(Saved entries)
┌──

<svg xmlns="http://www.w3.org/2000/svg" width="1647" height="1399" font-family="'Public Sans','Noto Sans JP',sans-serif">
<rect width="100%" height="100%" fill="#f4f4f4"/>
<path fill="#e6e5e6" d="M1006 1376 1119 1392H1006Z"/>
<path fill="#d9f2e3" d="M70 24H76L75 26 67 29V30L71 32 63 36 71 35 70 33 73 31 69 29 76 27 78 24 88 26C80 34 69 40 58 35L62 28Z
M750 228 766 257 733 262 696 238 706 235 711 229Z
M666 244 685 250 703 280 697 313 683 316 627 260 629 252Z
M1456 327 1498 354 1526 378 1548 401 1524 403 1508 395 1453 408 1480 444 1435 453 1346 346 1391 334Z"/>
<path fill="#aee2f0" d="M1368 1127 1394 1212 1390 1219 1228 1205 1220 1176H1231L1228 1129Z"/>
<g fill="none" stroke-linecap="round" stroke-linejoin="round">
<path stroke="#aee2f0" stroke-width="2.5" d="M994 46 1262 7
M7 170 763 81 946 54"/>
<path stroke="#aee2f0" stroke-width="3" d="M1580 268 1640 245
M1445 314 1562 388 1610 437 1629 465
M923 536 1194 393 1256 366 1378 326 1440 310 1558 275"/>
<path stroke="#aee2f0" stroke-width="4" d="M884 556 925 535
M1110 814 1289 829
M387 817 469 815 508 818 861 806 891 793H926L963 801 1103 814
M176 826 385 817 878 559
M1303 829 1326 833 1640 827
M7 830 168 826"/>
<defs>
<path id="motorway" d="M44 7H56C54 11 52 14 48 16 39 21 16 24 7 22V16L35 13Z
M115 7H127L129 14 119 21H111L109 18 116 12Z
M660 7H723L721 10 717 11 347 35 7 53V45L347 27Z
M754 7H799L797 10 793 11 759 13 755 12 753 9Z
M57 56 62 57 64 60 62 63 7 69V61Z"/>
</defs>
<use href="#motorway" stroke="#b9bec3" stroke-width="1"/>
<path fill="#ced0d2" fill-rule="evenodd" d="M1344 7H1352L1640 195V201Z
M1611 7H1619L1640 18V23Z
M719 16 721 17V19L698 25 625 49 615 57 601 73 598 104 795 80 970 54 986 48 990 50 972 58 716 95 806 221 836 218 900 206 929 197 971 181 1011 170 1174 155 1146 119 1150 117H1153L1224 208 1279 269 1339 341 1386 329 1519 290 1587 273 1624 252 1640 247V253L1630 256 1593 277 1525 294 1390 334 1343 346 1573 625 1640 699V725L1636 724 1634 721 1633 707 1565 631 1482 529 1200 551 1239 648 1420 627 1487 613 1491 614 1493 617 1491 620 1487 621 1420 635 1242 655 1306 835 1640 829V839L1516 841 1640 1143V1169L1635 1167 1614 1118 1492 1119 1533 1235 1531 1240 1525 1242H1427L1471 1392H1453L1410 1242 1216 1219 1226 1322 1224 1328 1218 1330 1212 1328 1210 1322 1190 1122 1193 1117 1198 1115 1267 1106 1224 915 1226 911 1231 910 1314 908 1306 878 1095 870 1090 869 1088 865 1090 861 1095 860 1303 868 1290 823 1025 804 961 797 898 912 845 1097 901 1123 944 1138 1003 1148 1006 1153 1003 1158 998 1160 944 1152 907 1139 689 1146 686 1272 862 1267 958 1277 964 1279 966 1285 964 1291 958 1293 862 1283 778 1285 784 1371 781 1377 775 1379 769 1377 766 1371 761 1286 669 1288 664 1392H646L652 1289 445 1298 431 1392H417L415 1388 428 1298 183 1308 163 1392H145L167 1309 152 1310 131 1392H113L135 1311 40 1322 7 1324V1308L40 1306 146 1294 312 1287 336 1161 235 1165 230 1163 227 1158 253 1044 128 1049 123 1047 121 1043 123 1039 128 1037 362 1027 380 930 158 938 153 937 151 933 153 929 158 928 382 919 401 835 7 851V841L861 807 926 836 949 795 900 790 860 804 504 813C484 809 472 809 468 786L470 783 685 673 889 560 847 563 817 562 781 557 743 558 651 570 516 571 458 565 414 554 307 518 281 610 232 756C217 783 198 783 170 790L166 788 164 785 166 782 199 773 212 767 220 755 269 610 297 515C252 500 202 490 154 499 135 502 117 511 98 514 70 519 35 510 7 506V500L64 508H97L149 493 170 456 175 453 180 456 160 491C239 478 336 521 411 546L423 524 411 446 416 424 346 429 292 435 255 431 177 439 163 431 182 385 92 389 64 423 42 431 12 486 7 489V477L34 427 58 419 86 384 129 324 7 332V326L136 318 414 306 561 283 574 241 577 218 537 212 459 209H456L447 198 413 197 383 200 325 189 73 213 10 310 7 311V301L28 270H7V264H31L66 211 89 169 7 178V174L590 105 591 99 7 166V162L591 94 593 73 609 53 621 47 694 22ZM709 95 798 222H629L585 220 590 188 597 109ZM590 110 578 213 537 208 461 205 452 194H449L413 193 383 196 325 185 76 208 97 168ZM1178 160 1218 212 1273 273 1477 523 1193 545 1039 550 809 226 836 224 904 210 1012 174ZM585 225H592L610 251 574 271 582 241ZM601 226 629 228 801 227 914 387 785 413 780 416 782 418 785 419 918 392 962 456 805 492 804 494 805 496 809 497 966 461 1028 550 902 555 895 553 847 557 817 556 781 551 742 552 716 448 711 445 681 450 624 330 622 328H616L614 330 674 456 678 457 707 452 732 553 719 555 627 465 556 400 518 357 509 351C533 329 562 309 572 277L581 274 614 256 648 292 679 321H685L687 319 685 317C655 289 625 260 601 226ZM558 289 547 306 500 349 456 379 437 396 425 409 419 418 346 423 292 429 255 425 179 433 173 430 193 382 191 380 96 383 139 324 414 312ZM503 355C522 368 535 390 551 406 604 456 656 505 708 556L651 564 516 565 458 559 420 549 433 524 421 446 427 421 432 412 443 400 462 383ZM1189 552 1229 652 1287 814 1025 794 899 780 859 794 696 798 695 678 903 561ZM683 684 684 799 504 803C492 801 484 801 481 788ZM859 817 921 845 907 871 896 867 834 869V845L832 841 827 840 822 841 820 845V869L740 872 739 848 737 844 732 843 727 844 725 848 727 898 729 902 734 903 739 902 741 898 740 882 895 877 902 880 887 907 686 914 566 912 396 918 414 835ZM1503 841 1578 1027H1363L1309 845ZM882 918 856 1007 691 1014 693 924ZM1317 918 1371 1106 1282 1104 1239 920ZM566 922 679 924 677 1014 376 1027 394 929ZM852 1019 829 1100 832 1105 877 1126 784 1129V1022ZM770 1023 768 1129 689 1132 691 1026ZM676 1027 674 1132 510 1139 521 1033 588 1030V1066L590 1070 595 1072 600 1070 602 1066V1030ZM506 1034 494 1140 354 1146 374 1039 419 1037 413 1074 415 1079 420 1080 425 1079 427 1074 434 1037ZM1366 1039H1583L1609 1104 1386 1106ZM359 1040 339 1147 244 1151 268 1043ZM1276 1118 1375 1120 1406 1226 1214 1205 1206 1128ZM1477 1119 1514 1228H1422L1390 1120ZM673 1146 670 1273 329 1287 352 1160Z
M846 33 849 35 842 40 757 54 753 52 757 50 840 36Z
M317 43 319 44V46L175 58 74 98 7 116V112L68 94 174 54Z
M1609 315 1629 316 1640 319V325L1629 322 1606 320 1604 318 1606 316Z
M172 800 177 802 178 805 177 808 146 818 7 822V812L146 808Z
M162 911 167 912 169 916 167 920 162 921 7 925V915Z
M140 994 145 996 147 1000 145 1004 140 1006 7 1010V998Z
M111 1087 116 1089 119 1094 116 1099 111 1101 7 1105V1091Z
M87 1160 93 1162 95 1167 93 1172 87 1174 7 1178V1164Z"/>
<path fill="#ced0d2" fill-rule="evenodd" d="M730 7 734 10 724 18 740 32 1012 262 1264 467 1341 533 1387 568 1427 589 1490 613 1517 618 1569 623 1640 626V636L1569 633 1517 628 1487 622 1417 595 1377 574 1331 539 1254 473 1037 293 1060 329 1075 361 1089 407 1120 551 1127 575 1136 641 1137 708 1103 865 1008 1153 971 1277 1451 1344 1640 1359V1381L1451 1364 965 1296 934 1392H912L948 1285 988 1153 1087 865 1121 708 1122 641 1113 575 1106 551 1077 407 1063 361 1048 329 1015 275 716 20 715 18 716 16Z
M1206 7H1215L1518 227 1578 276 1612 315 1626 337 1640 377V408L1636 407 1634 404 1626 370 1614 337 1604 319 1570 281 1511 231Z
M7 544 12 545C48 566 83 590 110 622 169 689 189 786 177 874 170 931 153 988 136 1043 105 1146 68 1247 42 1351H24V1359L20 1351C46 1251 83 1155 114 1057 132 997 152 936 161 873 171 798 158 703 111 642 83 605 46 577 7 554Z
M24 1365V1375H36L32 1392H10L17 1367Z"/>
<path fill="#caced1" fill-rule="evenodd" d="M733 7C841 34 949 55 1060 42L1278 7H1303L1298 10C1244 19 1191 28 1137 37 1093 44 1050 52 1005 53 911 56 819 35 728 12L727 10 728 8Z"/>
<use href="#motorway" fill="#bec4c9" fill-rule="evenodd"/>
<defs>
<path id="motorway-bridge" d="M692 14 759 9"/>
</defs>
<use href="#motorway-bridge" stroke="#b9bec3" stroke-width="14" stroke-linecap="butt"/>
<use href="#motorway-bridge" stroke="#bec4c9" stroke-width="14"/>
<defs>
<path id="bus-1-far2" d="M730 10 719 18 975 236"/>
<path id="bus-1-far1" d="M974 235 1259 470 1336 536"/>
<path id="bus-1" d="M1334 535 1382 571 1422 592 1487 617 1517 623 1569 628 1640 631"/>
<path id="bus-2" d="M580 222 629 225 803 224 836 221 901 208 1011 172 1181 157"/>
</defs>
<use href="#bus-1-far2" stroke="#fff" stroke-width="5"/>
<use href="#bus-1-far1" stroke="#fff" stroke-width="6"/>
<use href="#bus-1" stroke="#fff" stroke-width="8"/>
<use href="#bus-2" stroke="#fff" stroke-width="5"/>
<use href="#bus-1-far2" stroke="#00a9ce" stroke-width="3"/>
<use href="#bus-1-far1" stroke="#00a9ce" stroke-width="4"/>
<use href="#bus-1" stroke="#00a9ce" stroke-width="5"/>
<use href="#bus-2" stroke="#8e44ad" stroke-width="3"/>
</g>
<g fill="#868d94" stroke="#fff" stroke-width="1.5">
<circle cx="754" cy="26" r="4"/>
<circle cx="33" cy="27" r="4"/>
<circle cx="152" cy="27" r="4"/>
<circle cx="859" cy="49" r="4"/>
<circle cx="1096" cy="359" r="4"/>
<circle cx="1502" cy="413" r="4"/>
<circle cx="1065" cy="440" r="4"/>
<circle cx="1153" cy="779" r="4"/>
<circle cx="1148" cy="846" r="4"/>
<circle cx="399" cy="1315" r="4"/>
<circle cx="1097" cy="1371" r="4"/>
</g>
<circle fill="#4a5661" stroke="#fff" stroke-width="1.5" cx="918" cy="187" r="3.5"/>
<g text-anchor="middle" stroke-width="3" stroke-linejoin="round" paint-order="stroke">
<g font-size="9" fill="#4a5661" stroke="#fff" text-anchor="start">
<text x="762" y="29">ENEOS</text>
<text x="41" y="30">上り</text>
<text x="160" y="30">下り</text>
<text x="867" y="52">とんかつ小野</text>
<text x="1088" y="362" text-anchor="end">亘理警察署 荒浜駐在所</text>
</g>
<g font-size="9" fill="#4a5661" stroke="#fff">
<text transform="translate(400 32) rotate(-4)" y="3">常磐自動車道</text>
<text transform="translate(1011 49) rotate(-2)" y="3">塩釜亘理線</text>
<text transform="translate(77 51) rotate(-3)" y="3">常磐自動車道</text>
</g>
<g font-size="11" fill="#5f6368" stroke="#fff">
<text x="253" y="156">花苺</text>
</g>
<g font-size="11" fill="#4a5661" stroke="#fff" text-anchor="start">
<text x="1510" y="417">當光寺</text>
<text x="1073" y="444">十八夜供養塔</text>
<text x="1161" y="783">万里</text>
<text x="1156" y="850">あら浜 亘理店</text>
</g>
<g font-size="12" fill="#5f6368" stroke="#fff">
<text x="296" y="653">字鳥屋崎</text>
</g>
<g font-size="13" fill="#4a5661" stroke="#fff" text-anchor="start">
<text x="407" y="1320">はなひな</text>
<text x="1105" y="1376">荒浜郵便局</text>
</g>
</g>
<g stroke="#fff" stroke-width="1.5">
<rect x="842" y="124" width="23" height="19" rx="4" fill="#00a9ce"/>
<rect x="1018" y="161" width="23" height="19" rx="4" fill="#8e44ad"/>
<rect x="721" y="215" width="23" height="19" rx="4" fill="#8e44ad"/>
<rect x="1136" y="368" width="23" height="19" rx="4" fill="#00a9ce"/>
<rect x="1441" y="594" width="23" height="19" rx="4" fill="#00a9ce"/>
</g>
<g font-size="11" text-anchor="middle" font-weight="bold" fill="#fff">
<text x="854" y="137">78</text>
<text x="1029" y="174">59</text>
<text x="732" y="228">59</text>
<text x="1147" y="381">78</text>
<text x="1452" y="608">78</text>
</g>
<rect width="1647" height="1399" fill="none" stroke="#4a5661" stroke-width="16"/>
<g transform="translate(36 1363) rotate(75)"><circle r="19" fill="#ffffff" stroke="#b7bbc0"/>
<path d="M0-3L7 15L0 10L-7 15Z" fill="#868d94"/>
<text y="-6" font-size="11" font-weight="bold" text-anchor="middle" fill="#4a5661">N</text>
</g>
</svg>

└──

**YOUR OBJECTIVE**
How many of the lines in the records include the string "linejoin"? Reply with the number alone.

**ANSWER TO THIS TASK**
2